Text passage:
Ashley D. Kelley plays Dorothy in Oregon Shakespeare Festival’s “The Wiz” opening June 18 in the Allen Elizabethan Theatre. The daughter of a Baptist minister, Kelley developed her musical abilities singing in the choir. She graduated from Temple University with a major in theater and has been working ever since. In the last eight years she played upwards of 30 roles in regional theaters. We met at Mix Bakeshop in Ashland.
EH: When did you know that you wanted to act?
AK: Since I was able to talk — ever since I was a little kid, I was always performing in front of people. My parents would have friends over, and I would always be the center of attention.
EH: Tell me about your lifestyle as a performer.
AK: A lot of traveling, a lot of new places, a lot of new faces, which is awesome. You’re always meeting new people, working with new directors, new choreographers. So there’s that bit of excitement. It can be a little tiring, picking up your life and moving from place to place. I love it; I’m always hungry for more.
EH: Do you have routines or rituals to keep yourself together?
AK: Not really, I kind of go with the flow. I’m very open. I think it’s important to be an open person as a performer, because things change constantly, and you always have to be on your toes and think quickly. My ritual is to remain open.

Prompt: Reproduce the part of the interview that opens with the words containing "EH: When did" and closes with "center of attention.", swapping "little kid" for "small child".

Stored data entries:
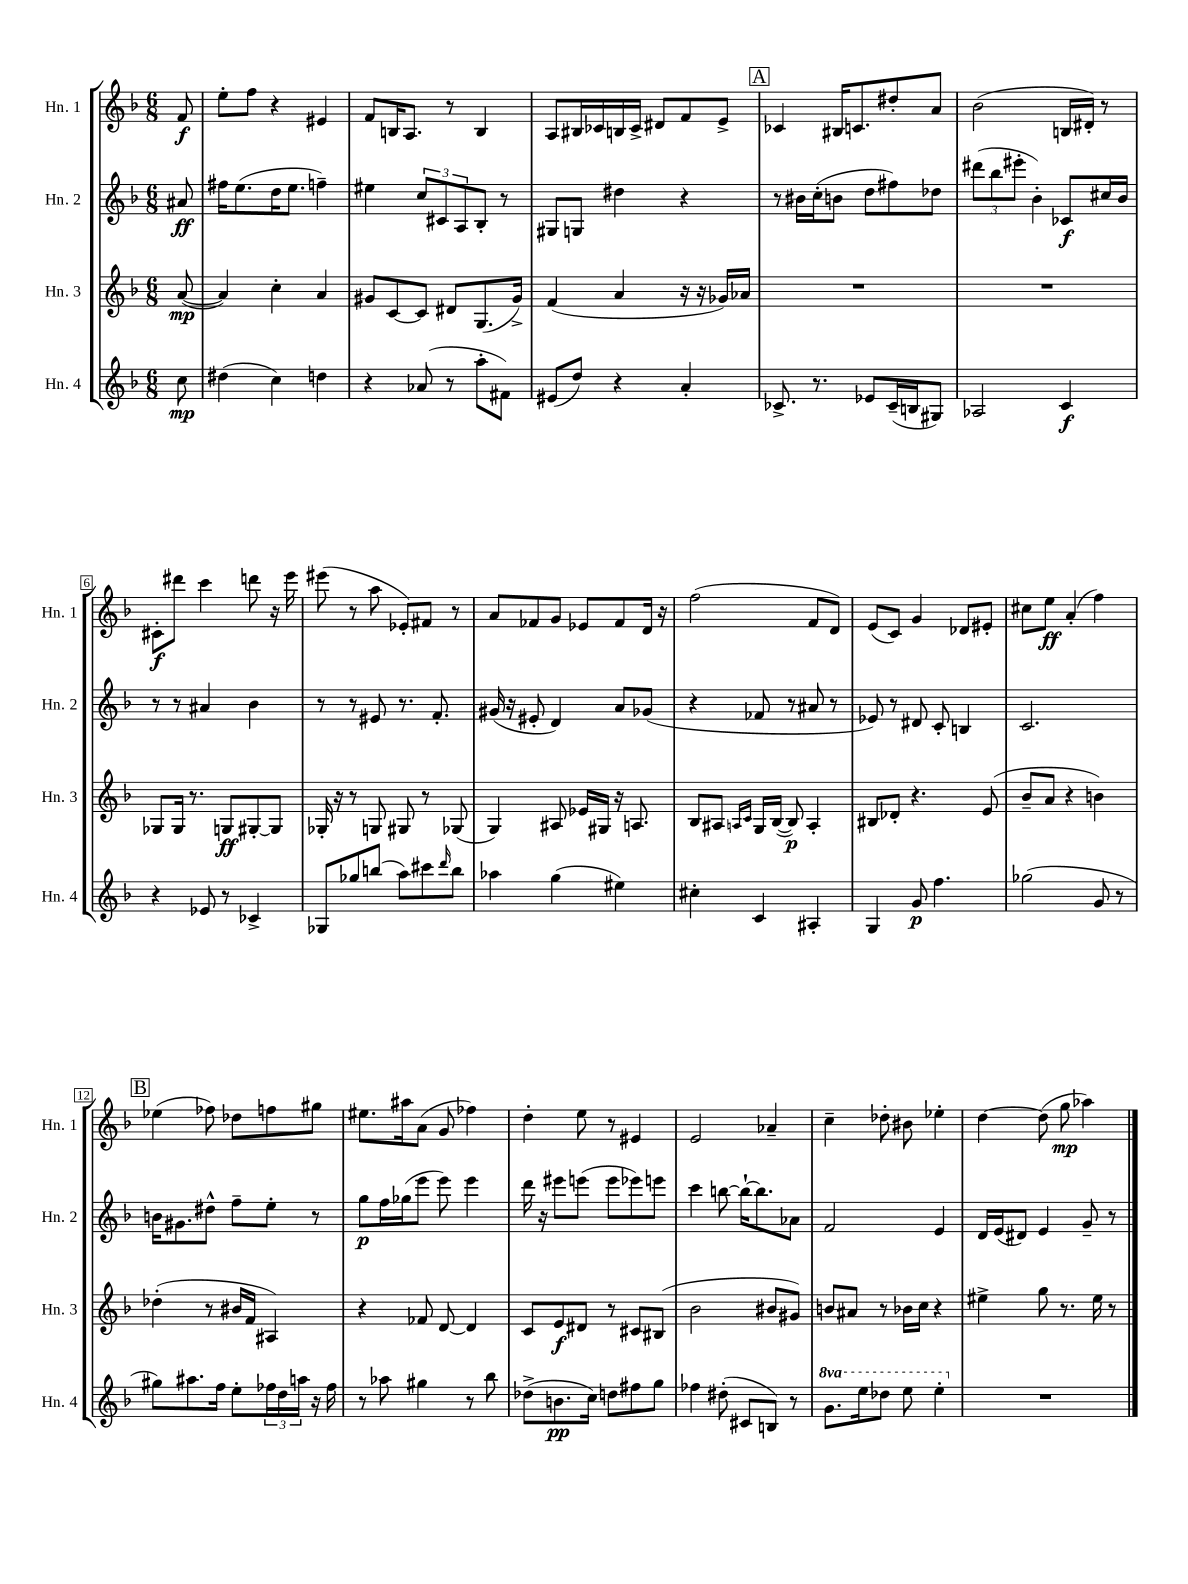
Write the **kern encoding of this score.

**kern	**kern	**kern	**kern
*staff4	*staff3	*staff2	*staff1
*clefG2	*clefG2	*clefG2	*clefG2
*k[b-]	*k[b-]	*k[b-]	*k[b-]
*M6/8	*M6/8	*M6/8	*M6/8
8cc\	([8a/	8a#/	8f/
=	=	=	=
(4dd#\	4a/])	16ff#\LK	8ee'\L
.	.	(8.ee\	.
.	.	.	8ff\J
4cc\)	4cc'\	16dd\K	4r
.	.	8.ee\J	.
4dd\	4a/	4ff~\)	4e#/
=	=	=	=
4r	8g#/L	4ee#\	8f/L
.	[8c/	.	16B/K
.	.	.	8.A/J
(8a-/	8c/]J	12cc/L	.
.	.	12c#/	.
8r	8d#/L	.	8r
.	.	12A/	.
8aa'\L	(8.G/	8B-'/J	4B/
8f#\J)	.	8r	.
.	16g#^/Jk)	.	.
=	=	=	=
(8e#/L	(4f/	8G#/L	8A/L
8dd/J)	.	8G/J	16B#/L
.	.	.	16c-/
4r	4a/	4dd#\	16B/
.	.	.	16c-^/JJ
.	.	.	8d#/L
4a'/	16r	4r	8f/
.	16r	.	.
.	16g-/LL)	.	8e^/J
.	16a-/JJ	.	.
=	=	=	=
8.c-^/	2.r	8r	4c-/
.	.	16b#\LL	.
8.r	.	(16cc'\J	.
.	.	8b\J	16B#/LK
.	.	.	8.c/
8e-/L	.	8dd\L	.
(16c-~/L	.	8ff#\)	8dd#'/
16B/J	.	.	.
8G#/J)	.	8dd-\J	8a/J
=	=	=	=
2A-/	2.r	(12ddd#\L	(2b-\
.	.	12bb-\	.
.	.	12eee#'\J	.
.	.	4b-'\)	.
4c/	.	8c-/L	16B/LL
.	.	.	16d#'/JJ)
.	.	16cc#/L	8r
.	.	16b-/JJ	.
=	=	=	=
4r	8G-/L	8r	8c#'\L
.	16G-/Jk	8r	8ddd#\J
.	8.r	.	.
8e-/	.	4a#/	4ccc\
8r	8G/L	.	.
4c-^/	[8G#'/	4b-\	8ddd\
.	8G#/]J	.	16r
.	.	.	16eee\
=	=	=	=
8G-/L	16G-'/	8r	(8eee#\
.	16r	.	.
8gg-/	8r	8r	8r
(8bb/J	8G/	8e#/	8aa\
8aa\L)	8G#/	8.r	8e-'/L)
8ccc#\	8r	.	8f#/J
.	.	8.f'/	.
16qqddd/	.	.	.
8bb\J	(8G-/	.	8r
=	=	=	=
4aa-\	4G/)	(16g#/	8a/L
.	.	16r	.
.	.	8e#'/	8f-/
(4gg\	8A#/	4d/)	8g/J
.	16e-/LL	.	8e-/L
.	16G#/JJ	.	.
4ee#\)	16r	8a/L	8f-/
.	8.A/	.	.
.	.	(8g-/J	16d/Jk
.	.	.	16r
=	=	=	=
4cc#'\	8B-/L	4r	(2ff\
.	8A#/J	.	.
.	16qqA/LL	.	.
.	16qqc/JJ	.	.
4c/	16G/LL	8f-/	.
.	([16B-/JJ	.	.
.	8B-/])	8r	.
4A#'/	4A'/	8a#/	8f/L
.	.	8r	8d/J)
=	=	=	=
4G/	8B#/L	8e-/)	(8e/L
.	8d-'/J	8r	8c/J)
8g/	4.r	8d#/	4g/
4.ff\	.	8c'/	.
.	.	4B/	8d-/L
.	(8e/	.	8e#'/J
=	=	=	=
(2gg-\	8b-~/L	2.c/	8cc#\L
.	8a/J	.	8ee\J
.	4r	.	(4a'/
8g/	4b\)	.	4ff\)
8r	.	.	.
=	=	=	=
8gg#\L)	(4dd-'\	16b\LK	(4ee-\
.	.	8.g#\	.
8.aa#\	.	.	.
.	8r	8dd#^^\J	8ff-\)
16ff\Jk	.	.	.
8ee'\L	16b#/LL	8ff~\L	8dd-\L
.	16f/JJ	.	.
24ff-\L	4A#/)	8ee'\J	8ff\
24dd\	.	.	.
24aa\JJ	.	.	.
16r	.	8r	8gg#\J
16ff-\	.	.	.
=	=	=	=
8r	4r	8gg\L	8.ee#\L
8aa-\	.	16ff\L	.
.	.	(16gg-\J	16aa#\k
4gg#\	8f-/	8eee\J	(8a\J
.	[8d/	8eee\)	8g/
8r	4d/]	4eee\	4ff-\)
8bb-\	.	.	.
=	=	=	=
(8dd-^\L	8c/L	16ddd\	4dd'\
.	.	16r	.
8.b\	8e/	8eee#\L	.
.	8d#/J	(8eee\J	8ee\
16cc\Jk)	.	.	.
8dd\L	8r	8eee\L	8r
8ff#\	8c#/L	8eee-\)	4e#/
8gg\J	(8B#/J	8eee\J	.
=	=	=	=
4ff-\	2b-\	4ccc\	2e/
(8dd#'\	.	[8bb\	.
8c#/L	.	16bb`\_LK	.
.	.	8.bb\]	.
8B/J)	8b#/L	.	4a-~/
8r	8g#/J)	8a-\J	.
=	=	=	=
8.gg\L	8b/L	2f/	4cc~\
.	8a#/J	.	.
16eee\k	.	.	.
8ddd-\J	8r	.	8dd-'\
8eee\	16b-\LL	.	8b#\
.	16cc\JJ	.	.
4eee'\	4r	4e/	4ee-'\
=	=	=	=
2.r	4ee#^\	16d/LL	[4dd\
.	.	(16e/J	.
.	.	8d#/J)	.
.	8gg\	4e/	(8dd\]
.	8.r	.	8gg\
.	.	8g~/	4aa-\)
.	16ee#\	.	.
.	8r	8r	.
==	==	==	==
*-	*-	*-	*-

Reply to the task:
EH: When did you know that you wanted to act?
AK: Since I was able to talk — ever since I was a small child, I was always performing in front of people. My parents would have friends over, and I would always be the center of attention.